Edit everything from the start of the items down to the line containing "ubatomic Physics" so that "Loyalty Program" becomes "Rewards Program", with all other text left unchanged. Omit the pictures from your answer.
─── INFORMATION PROVIDED
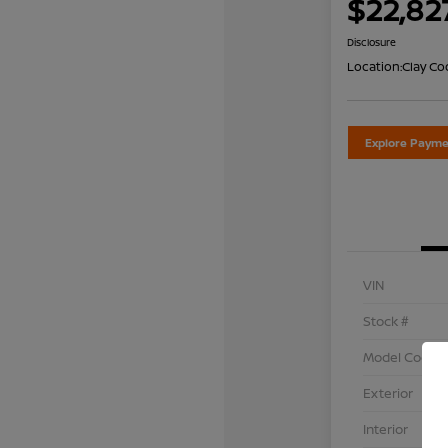
$22,82
Disclosure
Location:
Clay Co
Explore Payme
VIN
Stock #
Model Code
Exterior
Interior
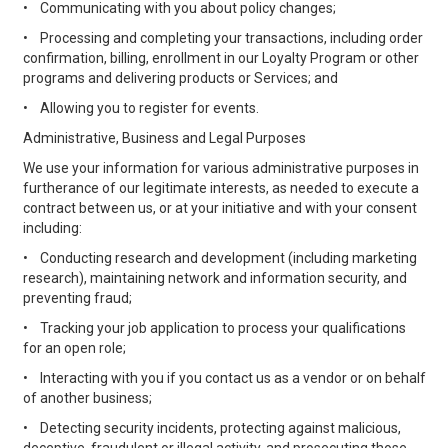
•
Communicating with you about policy changes;
•
Processing and completing your transactions, including order
confirmation, billing, enrollment in our Loyalty Program or other
programs and delivering products or Services; and
•
Allowing you to register for events.
Administrative, Business and Legal Purposes
We use your information for various administrative purposes in
furtherance of our legitimate interests, as needed to execute a
contract between us, or at your initiative and with your consent
including:
•
Conducting research and development (including marketing
research), maintaining network and information security, and
preventing fraud;
•
Tracking your job application to process your qualifications
for an open role;
•
Interacting with you if you contact us as a vendor or on behalf
of another business;
•
Detecting security incidents, protecting against malicious,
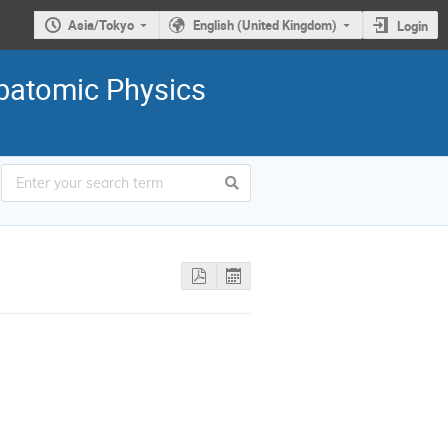
Asia/Tokyo
English (United Kingdom)
Login
ubatomic Physics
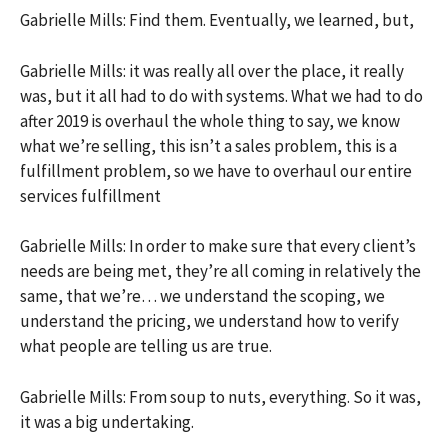
Gabrielle Mills: Find them. Eventually, we learned, but,
Gabrielle Mills: it was really all over the place, it really
was, but it all had to do with systems. What we had to do
after 2019 is overhaul the whole thing to say, we know
what we’re selling, this isn’t a sales problem, this is a
fulfillment problem, so we have to overhaul our entire
services fulfillment
Gabrielle Mills: In order to make sure that every client’s
needs are being met, they’re all coming in relatively the
same, that we’re… we understand the scoping, we
understand the pricing, we understand how to verify
what people are telling us are true.
Gabrielle Mills: From soup to nuts, everything. So it was,
it was a big undertaking.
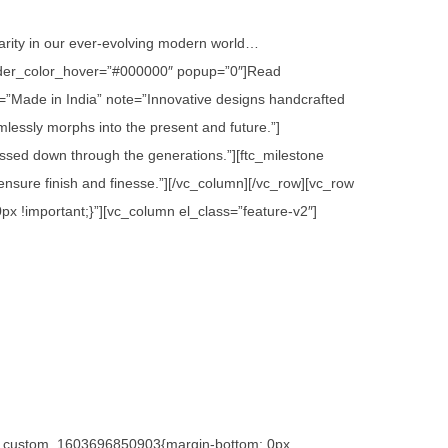
 rarity in our ever-evolving modern world…
 border_color_hover=”#000000″ popup=”0″]Read
=”Made in India” note=”Innovative designs handcrafted
lessly morphs into the present and future.”]
assed down through the generations.”][ftc_milestone
sure finish and finesse.”][/vc_column][/vc_row][vc_row
x !important;}”][vc_column el_class=”feature-v2″]
.vc_custom_1603696850903{margin-bottom: 0px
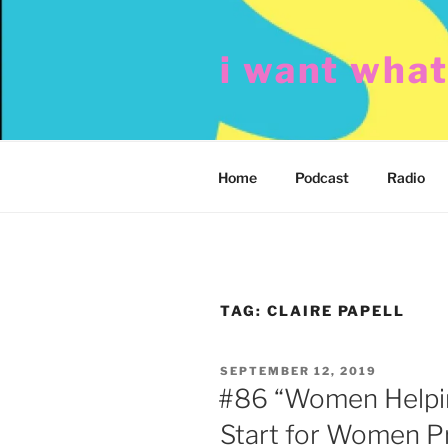
Skip
to
i want wha
content
Home
Podcast
Radio
TAG:
CLAIRE PAPELL
POSTED
SEPTEMBER 12, 2019
ON
#86 “Women Helpi
Start for Women P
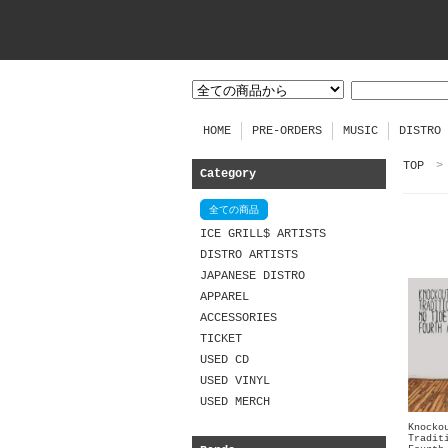
HOME
PRE-ORDERS
MUSIC
DISTRO
TOP
>
Category
全ての商品
ICE GRILL$ ARTISTS
DISTRO ARTISTS
JAPANESE DISTRO
APPAREL
ACCESSORIES
TICKET
USED CD
USED VINYL
USED MERCH
Knocko
Tradit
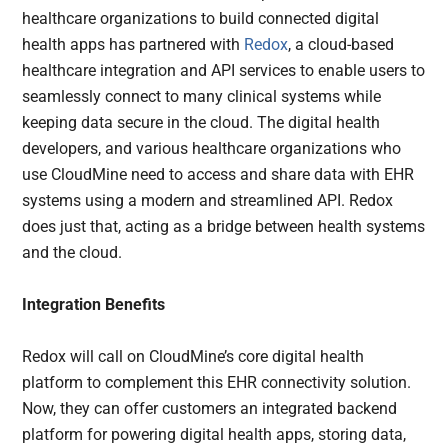
healthcare organizations to build connected digital
health apps has partnered with
Redox
, a cloud-based
healthcare integration and API services to enable users to
seamlessly connect to many clinical systems while
keeping data secure in the cloud. The digital health
developers, and various healthcare organizations who
use CloudMine need to access and share data with EHR
systems using a modern and streamlined API. Redox
does just that, acting as a bridge between health systems
and the cloud.
Integration Benefits
Redox will call on CloudMine’s core digital health
platform to complement this EHR connectivity solution.
Now, they can offer customers an integrated backend
platform for powering digital health apps, storing data,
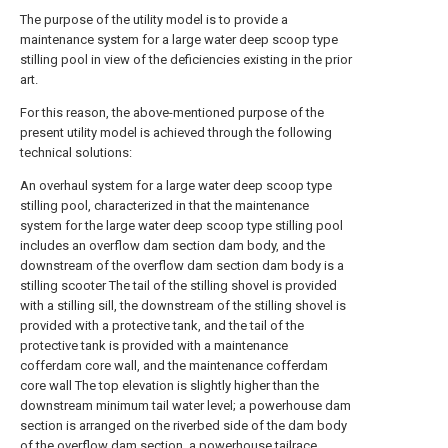
The purpose of the utility model is to provide a
maintenance system for a large water deep scoop type
stilling pool in view of the deficiencies existing in the prior
art.
For this reason, the above-mentioned purpose of the
present utility model is achieved through the following
technical solutions:
An overhaul system for a large water deep scoop type
stilling pool, characterized in that the maintenance
system for the large water deep scoop type stilling pool
includes an overflow dam section dam body, and the
downstream of the overflow dam section dam body is a
stilling scooter The tail of the stilling shovel is provided
with a stilling sill, the downstream of the stilling shovel is
provided with a protective tank, and the tail of the
protective tank is provided with a maintenance
cofferdam core wall, and the maintenance cofferdam
core wall The top elevation is slightly higher than the
downstream minimum tail water level; a powerhouse dam
section is arranged on the riverbed side of the dam body
of the overflow dam section, a powerhouse tailrace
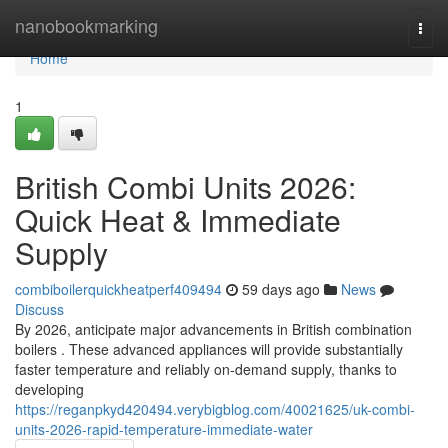
Home
nanobookmarking
Togg
navi
Home
1
British Combi Units 2026:
Quick Heat & Immediate
Supply
combiboilerquickheatperf409494
59 days ago
News
Discuss
By 2026, anticipate major advancements in British combination
boilers . These advanced appliances will provide substantially
faster temperature and reliably on-demand supply, thanks to
developing
https://reganpkyd420494.verybigblog.com/40021625/uk-combi-
units-2026-rapid-temperature-immediate-water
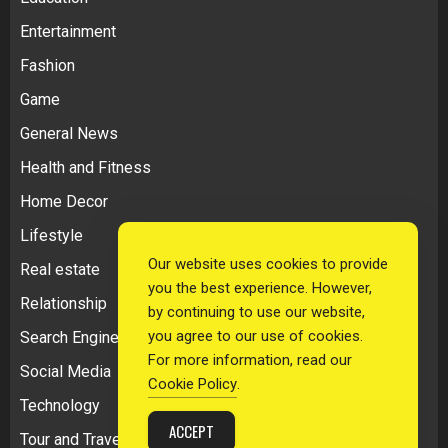
Entertainment
Fashion
Game
General News
Health and Fitness
Home Decor
Lifestyle
Our website uses cookies to provide
Real estate
you the best experience. However,
Relationship
by continuing to use our website,
you agree to our use of cookies.
Search Engine Optimization
For more information, read our
Social Media
Cookie Policy
.
Technology
ACCEPT
Tour and Travel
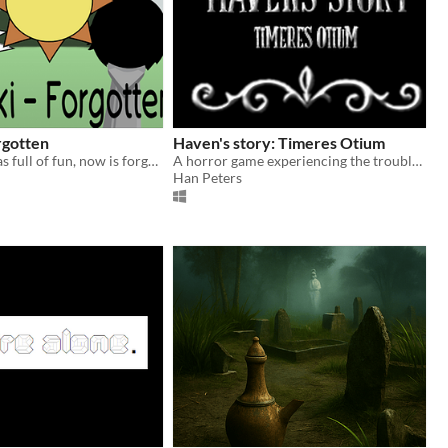
rgotten
Haven's story: Timeres Otium
where once was full of fun, now is forgotten, and left behind.
A horror game experiencing the troubles of an 8 year old girl alone in a haunted house
Han Peters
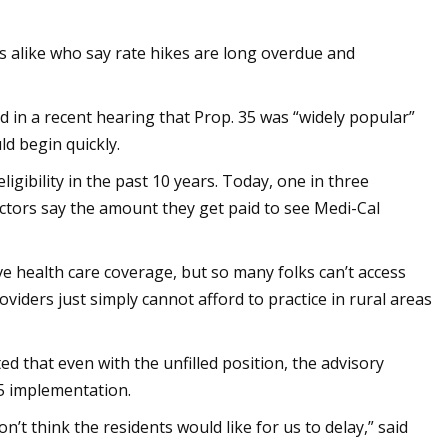
s alike who say rate hikes are long overdue and
n a recent hearing that Prop. 35 was “widely popular”
d begin quickly.
ibility in the past 10 years. Today, one in three
ctors say the amount they get paid to see Medi-Cal
e health care coverage, but so many folks can’t access
roviders just simply cannot afford to practice in rural areas
ed that even with the unfilled position, the advisory
5 implementation.
’t think the residents would like for us to delay,” said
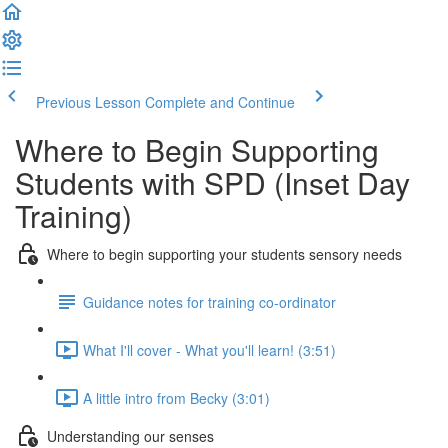
Previous Lesson
Complete and Continue
Where to Begin Supporting
Students with SPD (Inset Day
Training)
Where to begin supporting your students sensory needs
Guidance notes for training co-ordinator
What I'll cover - What you'll learn! (3:51)
A little intro from Becky (3:01)
Understanding our senses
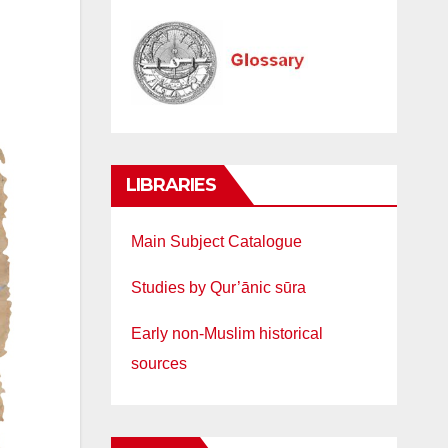
LIBRARIES
Main Subject Catalogue
Studies by Qur’ānic sūra
Early non-Muslim historical
sources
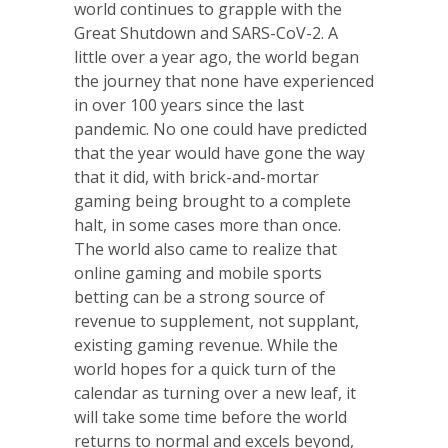
world continues to grapple with the
Great Shutdown and SARS-CoV-2. A
little over a year ago, the world began
the journey that none have experienced
in over 100 years since the last
pandemic. No one could have predicted
that the year would have gone the way
that it did, with brick-and-mortar
gaming being brought to a complete
halt, in some cases more than once.
The world also came to realize that
online gaming and mobile sports
betting can be a strong source of
revenue to supplement, not supplant,
existing gaming revenue. While the
world hopes for a quick turn of the
calendar as turning over a new leaf, it
will take some time before the world
returns to normal and excels beyond,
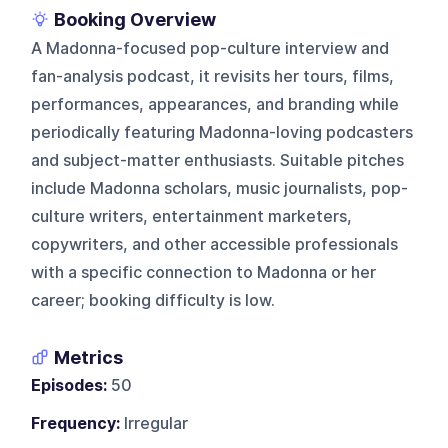
Booking Overview
A Madonna-focused pop-culture interview and
fan-analysis podcast, it revisits her tours, films,
performances, appearances, and branding while
periodically featuring Madonna-loving podcasters
and subject-matter enthusiasts. Suitable pitches
include Madonna scholars, music journalists, pop-
culture writers, entertainment marketers,
copywriters, and other accessible professionals
with a specific connection to Madonna or her
career; booking difficulty is low.
Metrics
Episodes:
50
Frequency:
Irregular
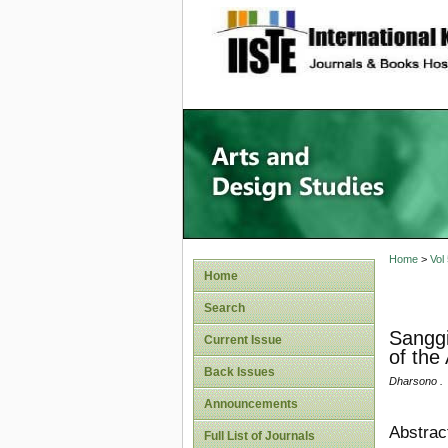
site description
Home
>
Vol
Home
Search
Sanggi
Current Issue
of the 
Back Issues
Dharsono .
Announcements
Abstrac
Full List of Journals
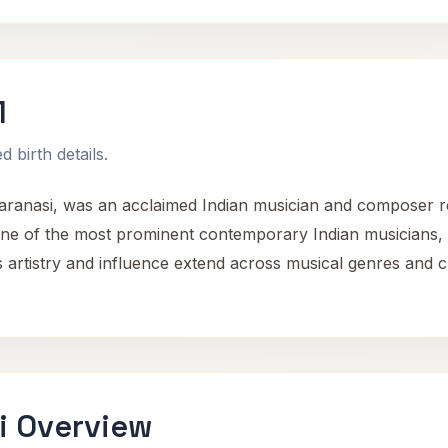
1
 birth details.
Varanasi, was an acclaimed Indian musician and composer re
one of the most prominent contemporary Indian musicians, co
is artistry and influence extend across musical genres and c
.
i Overview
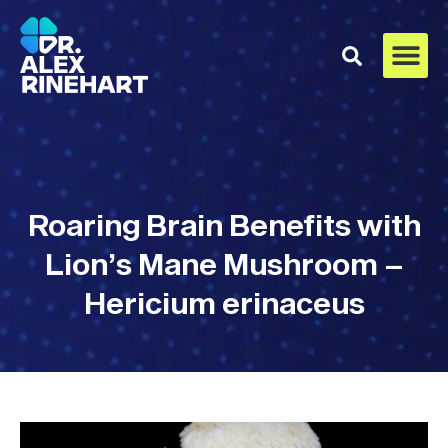
Roaring Brain Benefits with
Lion’s Mane Mushroom –
Hericium erinaceus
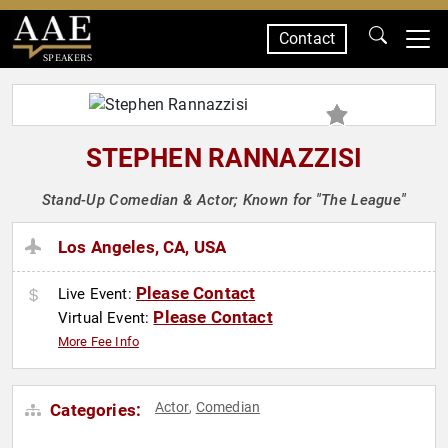
Contact
SPEAKERS
STEPHEN RANNAZZISI
Stand-Up Comedian & Actor; Known for "The League"
Los Angeles, CA, USA
Please Contact
Live Event:
Please Contact
Virtual Event:
More Fee Info
Actor
Comedian
Categories:
,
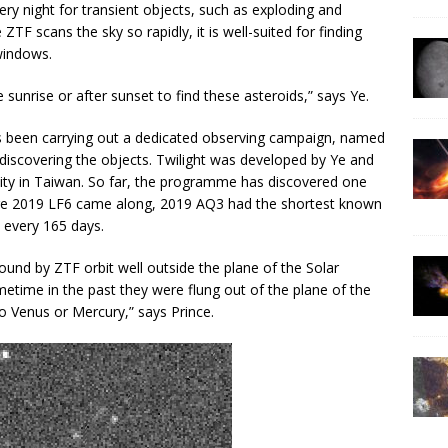
ry night for transient objects, such as exploding and
TF scans the sky so rapidly, it is well-suited for finding
windows.
sunrise or after sunset to find these asteroids,” says Ye.
as been carrying out a dedicated observing campaign, named
r discovering the objects. Twilight was developed by Ye and
sity in Taiwan. So far, the programme has discovered one
ore 2019 LF6 came along, 2019 AQ3 had the shortest known
y every 165 days.
found by ZTF orbit well outside the plane of the Solar
metime in the past they were flung out of the plane of the
 Venus or Mercury,” says Prince.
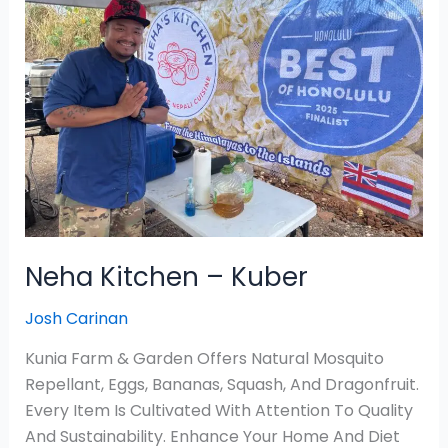
–
Kuber
Neha Kitchen – Kuber
Josh Carinan
Kunia Farm & Garden Offers Natural Mosquito
Repellant, Eggs, Bananas, Squash, And Dragonfruit.
Every Item Is Cultivated With Attention To Quality
And Sustainability. Enhance Your Home And Diet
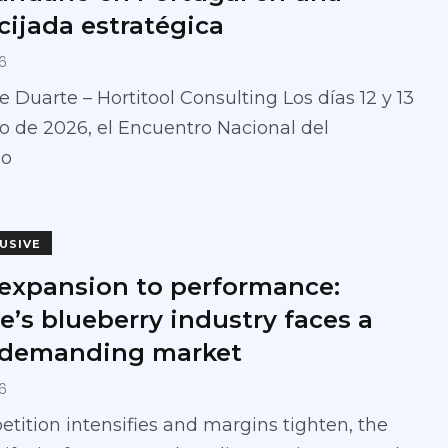
cijada estratégica
6
e Duarte – Hortitool Consulting Los días 12 y 13
 de 2026, el Encuentro Nacional del
no
LUSIVE
expansion to performance:
e’s blueberry industry faces a
demanding market
6
tition intensifies and margins tighten, the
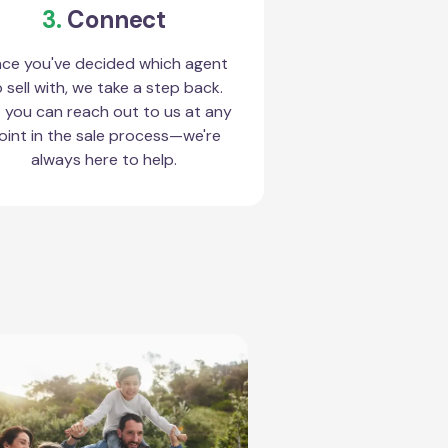
3.
Connect
ce you've decided which agent
 sell with, we take a step back.
 you can reach out to us at any
oint in the sale process—we're
always here to help.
──────
_TASK ANSWER_:
$22,82
Disclosure
Location:
Clay Co
Explore Payme
VIN
Stock #
Model Code
Exterior
Interior
•
Communicating with you about policy changes;
•
Processing and completing your transactions, including order
confirmation, billing, enrollment in our Rewards Program or other
programs and delivering products or Services; and
•
Allowing you to register for events.
Administrative, Business and Legal Purposes
We use your information for various administrative purposes in
furtherance of our legitimate interests, as needed to execute a
contract between us, or at your initiative and with your consent
including:
•
Conducting research and development (including marketing
research), maintaining network and information security, and
preventing fraud;
•
Tracking your job application to process your qualifications
for an open role;
•
Interacting with you if you contact us as a vendor or on behalf
of another business;
•
Detecting security incidents, protecting against malicious,
Asia/Tokyo
English (United Kingdom)
Login
ubatomic Physics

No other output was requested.